• [ABOUT THIS EXERCISE]
Reproduce verbatim everything from the line containing "单点服务的常用高可用优化方案" down to the end of the entries, including both of those lines.

• [MATERIALS PROVIDED]
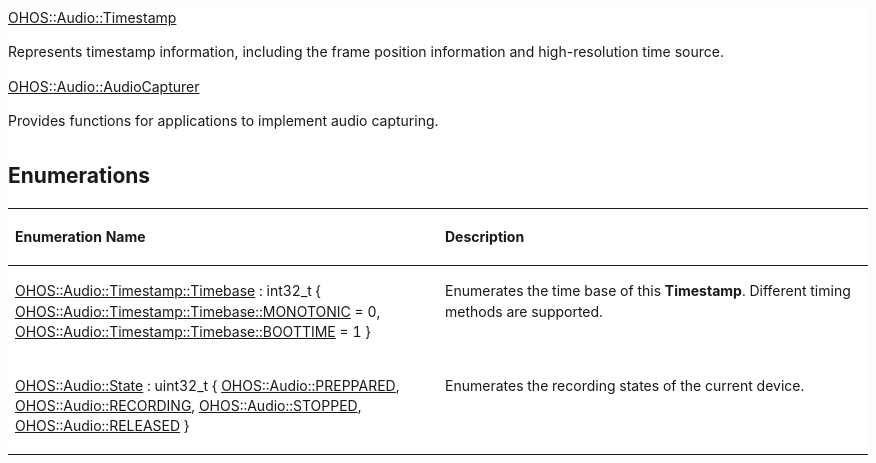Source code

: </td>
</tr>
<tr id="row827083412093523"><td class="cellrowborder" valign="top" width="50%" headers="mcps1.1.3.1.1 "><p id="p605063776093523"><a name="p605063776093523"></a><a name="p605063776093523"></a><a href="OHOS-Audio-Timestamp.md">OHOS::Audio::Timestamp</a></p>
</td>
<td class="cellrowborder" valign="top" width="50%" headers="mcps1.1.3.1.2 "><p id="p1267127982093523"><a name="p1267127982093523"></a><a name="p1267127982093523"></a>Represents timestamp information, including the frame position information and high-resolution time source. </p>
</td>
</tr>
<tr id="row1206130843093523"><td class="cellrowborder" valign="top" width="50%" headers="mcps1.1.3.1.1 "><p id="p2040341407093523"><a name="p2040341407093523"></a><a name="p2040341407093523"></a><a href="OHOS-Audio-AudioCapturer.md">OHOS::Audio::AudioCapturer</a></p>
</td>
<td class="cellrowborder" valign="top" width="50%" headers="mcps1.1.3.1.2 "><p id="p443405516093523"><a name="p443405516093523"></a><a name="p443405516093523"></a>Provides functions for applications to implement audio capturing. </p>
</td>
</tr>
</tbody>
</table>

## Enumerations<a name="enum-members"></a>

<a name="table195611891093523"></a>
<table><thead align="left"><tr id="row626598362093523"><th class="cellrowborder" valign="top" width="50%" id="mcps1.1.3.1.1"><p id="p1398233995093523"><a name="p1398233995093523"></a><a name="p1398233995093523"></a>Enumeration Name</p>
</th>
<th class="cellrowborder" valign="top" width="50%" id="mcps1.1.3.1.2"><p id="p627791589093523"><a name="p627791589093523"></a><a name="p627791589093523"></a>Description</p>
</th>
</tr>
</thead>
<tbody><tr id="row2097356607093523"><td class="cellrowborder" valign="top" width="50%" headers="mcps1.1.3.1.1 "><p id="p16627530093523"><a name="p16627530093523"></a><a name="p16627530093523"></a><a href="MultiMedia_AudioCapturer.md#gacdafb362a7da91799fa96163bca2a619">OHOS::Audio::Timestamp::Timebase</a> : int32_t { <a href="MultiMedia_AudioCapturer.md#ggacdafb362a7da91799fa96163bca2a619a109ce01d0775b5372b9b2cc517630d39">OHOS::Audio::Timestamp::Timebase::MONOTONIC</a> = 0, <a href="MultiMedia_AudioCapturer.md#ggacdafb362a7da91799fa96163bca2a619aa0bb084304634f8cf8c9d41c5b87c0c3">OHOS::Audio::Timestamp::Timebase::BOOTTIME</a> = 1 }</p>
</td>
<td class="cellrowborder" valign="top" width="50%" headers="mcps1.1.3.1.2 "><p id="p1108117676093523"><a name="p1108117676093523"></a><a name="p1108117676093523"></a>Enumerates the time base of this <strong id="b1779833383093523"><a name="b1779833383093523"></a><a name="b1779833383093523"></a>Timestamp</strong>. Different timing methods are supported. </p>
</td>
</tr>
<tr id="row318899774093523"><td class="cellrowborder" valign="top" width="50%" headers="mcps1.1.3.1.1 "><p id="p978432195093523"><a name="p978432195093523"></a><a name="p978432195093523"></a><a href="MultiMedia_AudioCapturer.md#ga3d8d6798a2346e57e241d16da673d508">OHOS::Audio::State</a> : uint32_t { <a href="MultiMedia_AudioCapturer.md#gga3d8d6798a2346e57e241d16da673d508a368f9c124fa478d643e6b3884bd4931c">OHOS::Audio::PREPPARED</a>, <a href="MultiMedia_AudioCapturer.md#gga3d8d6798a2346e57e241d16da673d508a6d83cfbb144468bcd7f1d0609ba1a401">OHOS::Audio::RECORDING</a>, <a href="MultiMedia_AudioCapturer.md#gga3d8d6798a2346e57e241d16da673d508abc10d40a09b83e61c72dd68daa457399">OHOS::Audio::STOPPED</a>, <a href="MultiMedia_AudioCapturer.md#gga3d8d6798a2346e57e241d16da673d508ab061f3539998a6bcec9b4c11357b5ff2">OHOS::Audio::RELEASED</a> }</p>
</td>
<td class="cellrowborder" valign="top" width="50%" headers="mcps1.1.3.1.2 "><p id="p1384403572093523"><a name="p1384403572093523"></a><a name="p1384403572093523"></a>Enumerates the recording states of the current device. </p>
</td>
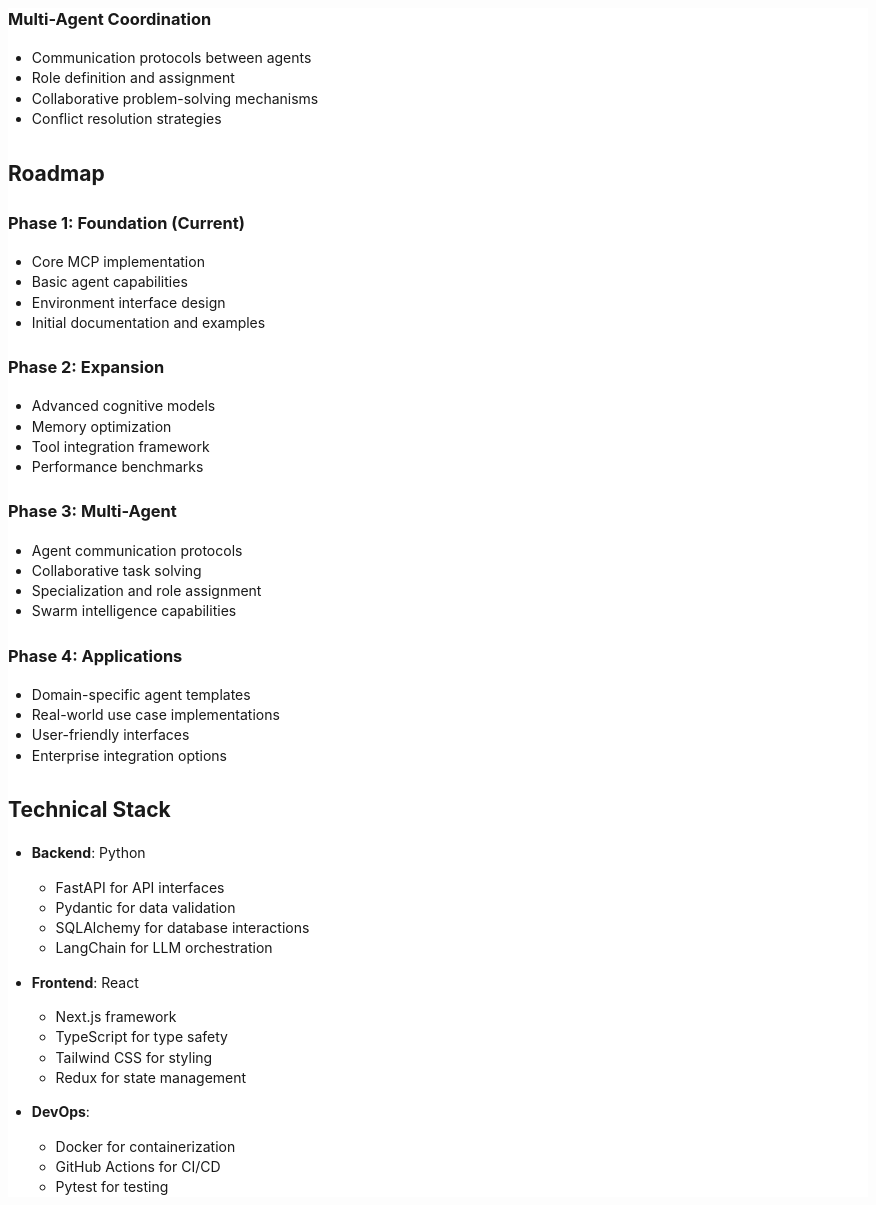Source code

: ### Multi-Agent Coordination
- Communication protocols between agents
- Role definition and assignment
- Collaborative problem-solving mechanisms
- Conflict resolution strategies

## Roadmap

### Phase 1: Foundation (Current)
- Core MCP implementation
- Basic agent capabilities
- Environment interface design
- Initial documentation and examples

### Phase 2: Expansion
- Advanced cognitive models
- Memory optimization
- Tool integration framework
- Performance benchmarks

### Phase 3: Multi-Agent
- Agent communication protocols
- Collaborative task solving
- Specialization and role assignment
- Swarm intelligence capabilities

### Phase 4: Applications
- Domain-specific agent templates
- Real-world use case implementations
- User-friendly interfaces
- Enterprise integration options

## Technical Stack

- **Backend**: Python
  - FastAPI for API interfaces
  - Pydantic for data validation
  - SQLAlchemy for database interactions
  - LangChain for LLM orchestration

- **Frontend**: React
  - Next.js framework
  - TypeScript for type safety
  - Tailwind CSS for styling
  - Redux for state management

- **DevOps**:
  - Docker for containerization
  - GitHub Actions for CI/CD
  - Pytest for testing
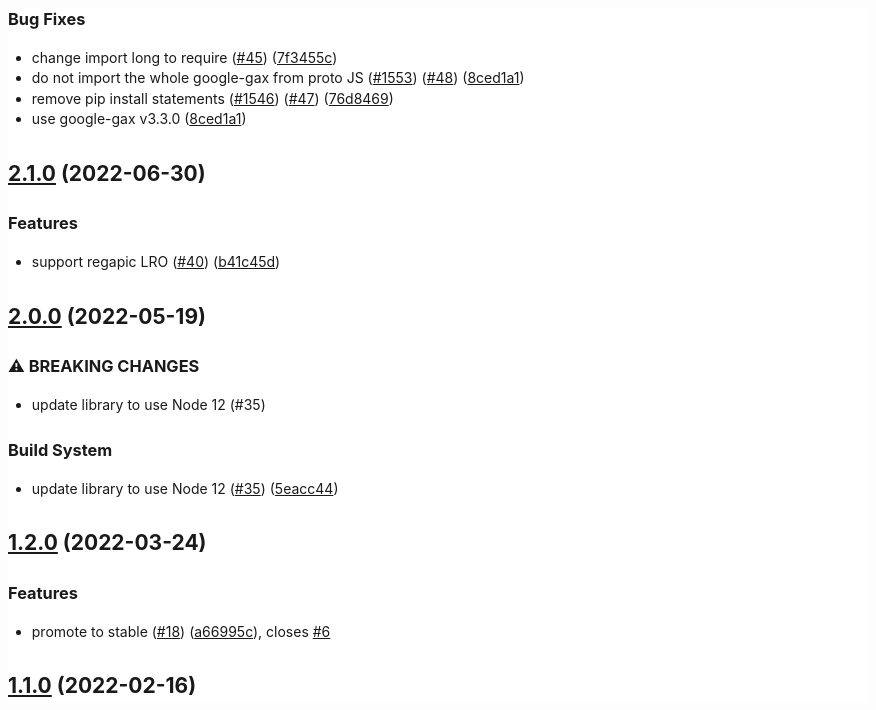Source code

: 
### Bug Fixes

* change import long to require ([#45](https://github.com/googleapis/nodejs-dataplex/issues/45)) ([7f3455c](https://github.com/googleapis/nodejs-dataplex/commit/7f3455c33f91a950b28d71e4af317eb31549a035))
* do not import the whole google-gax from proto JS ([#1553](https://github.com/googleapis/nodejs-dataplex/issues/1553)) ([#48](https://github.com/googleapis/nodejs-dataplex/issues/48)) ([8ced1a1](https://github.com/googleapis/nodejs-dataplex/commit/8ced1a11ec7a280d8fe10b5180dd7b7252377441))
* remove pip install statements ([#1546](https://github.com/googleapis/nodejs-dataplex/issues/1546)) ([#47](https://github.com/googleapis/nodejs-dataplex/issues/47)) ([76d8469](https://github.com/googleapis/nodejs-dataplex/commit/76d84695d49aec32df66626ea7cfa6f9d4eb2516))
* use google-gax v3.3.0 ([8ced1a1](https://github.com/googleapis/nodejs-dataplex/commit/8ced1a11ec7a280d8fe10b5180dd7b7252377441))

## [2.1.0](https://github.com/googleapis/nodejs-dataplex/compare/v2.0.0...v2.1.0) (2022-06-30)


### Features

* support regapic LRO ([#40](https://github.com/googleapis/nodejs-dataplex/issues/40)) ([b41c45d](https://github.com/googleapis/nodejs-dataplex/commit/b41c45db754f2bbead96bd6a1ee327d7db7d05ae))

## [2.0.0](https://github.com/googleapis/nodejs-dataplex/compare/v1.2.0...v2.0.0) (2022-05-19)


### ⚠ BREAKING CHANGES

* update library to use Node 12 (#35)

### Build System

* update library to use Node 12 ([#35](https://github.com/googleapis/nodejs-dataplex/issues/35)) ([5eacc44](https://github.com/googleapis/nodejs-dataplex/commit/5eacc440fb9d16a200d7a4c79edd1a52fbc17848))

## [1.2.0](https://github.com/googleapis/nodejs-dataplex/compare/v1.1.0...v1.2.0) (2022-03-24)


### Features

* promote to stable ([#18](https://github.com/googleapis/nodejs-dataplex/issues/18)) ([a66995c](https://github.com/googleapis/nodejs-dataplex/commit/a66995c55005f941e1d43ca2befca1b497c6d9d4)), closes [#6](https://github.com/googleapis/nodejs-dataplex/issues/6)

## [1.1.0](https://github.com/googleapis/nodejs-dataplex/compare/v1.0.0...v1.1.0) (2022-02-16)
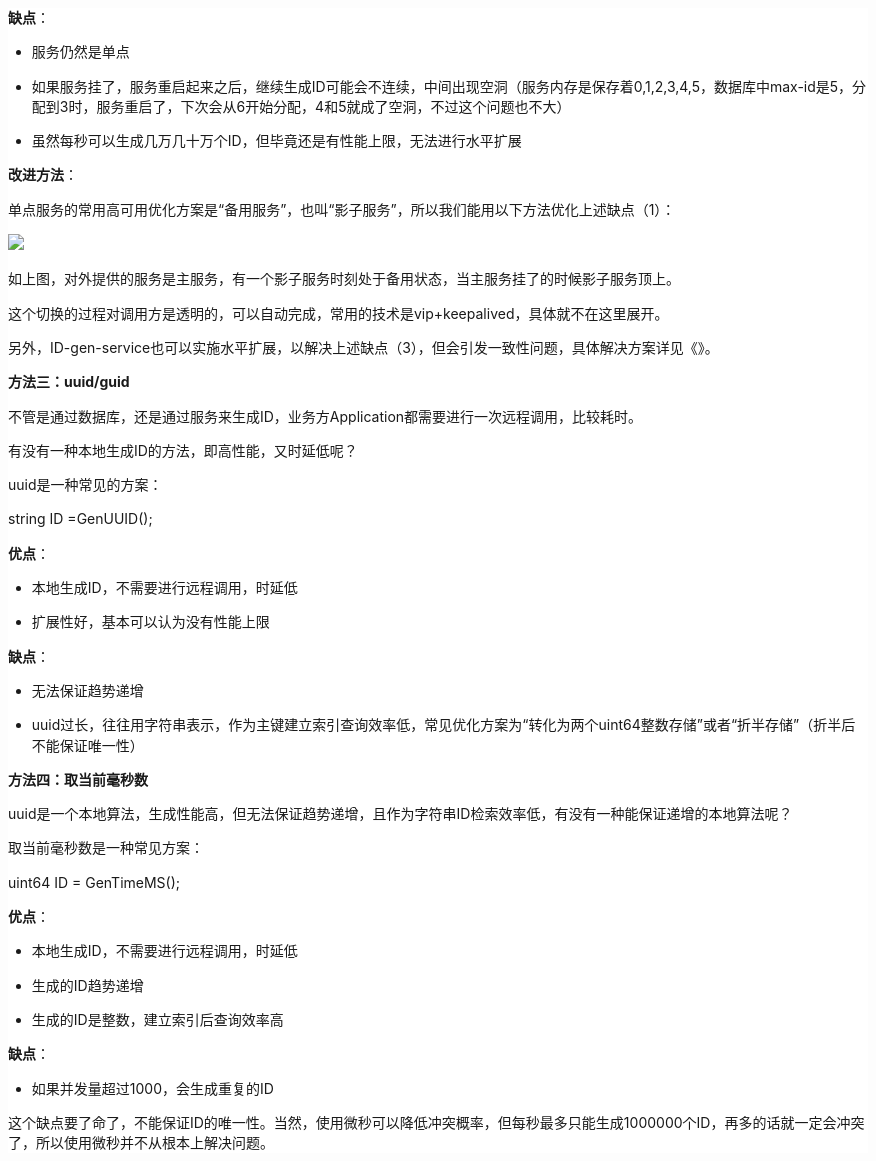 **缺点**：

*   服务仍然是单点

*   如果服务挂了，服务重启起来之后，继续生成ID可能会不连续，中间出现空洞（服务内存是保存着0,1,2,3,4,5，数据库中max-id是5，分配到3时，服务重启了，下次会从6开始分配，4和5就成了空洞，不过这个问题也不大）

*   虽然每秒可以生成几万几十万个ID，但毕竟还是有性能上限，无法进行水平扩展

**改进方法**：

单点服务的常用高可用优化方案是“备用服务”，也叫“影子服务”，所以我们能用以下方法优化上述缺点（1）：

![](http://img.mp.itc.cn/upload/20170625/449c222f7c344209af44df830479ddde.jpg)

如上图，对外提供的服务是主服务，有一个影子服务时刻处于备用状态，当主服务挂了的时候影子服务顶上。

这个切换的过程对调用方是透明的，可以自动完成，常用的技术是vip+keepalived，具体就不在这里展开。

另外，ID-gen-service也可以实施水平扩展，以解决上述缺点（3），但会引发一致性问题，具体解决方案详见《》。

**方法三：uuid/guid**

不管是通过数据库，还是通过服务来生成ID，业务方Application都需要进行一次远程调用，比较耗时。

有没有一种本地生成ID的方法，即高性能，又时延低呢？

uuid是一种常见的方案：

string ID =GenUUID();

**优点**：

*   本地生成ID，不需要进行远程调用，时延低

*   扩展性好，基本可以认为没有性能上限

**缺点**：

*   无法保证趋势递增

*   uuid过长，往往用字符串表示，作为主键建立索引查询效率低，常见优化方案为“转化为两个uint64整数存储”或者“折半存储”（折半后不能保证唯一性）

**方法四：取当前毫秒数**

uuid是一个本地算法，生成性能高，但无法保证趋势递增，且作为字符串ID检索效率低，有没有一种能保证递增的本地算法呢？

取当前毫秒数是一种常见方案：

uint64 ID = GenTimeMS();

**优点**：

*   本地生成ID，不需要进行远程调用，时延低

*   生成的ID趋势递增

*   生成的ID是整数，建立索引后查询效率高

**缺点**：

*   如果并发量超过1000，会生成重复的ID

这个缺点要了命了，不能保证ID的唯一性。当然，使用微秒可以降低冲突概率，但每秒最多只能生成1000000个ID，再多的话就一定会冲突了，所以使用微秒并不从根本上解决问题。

• [OUTPUT]
单点服务的常用高可用优化方案是“备用服务”，也叫“影子服务”，所以我们能用以下方法优化上述缺点（1）：

![](http://img.mp.itc.cn/upload/20170625/449c222f7c344209af44df830479ddde.jpg)

如上图，对外提供的服务是主服务，有一个影子服务时刻处于备用状态，当主服务挂了的时候影子服务顶上。

这个切换的过程对调用方是透明的，可以自动完成，常用的技术是vip+keepalived，具体就不在这里展开。

另外，ID-gen-service也可以实施水平扩展，以解决上述缺点（3），但会引发一致性问题，具体解决方案详见《》。

**方法三：uuid/guid**

不管是通过数据库，还是通过服务来生成ID，业务方Application都需要进行一次远程调用，比较耗时。

有没有一种本地生成ID的方法，即高性能，又时延低呢？

uuid是一种常见的方案：

string ID =GenUUID();

**优点**：

*   本地生成ID，不需要进行远程调用，时延低

*   扩展性好，基本可以认为没有性能上限

**缺点**：

*   无法保证趋势递增

*   uuid过长，往往用字符串表示，作为主键建立索引查询效率低，常见优化方案为“转化为两个uint64整数存储”或者“折半存储”（折半后不能保证唯一性）

**方法四：取当前毫秒数**

uuid是一个本地算法，生成性能高，但无法保证趋势递增，且作为字符串ID检索效率低，有没有一种能保证递增的本地算法呢？

取当前毫秒数是一种常见方案：

uint64 ID = GenTimeMS();

**优点**：

*   本地生成ID，不需要进行远程调用，时延低

*   生成的ID趋势递增

*   生成的ID是整数，建立索引后查询效率高

**缺点**：

*   如果并发量超过1000，会生成重复的ID

这个缺点要了命了，不能保证ID的唯一性。当然，使用微秒可以降低冲突概率，但每秒最多只能生成1000000个ID，再多的话就一定会冲突了，所以使用微秒并不从根本上解决问题。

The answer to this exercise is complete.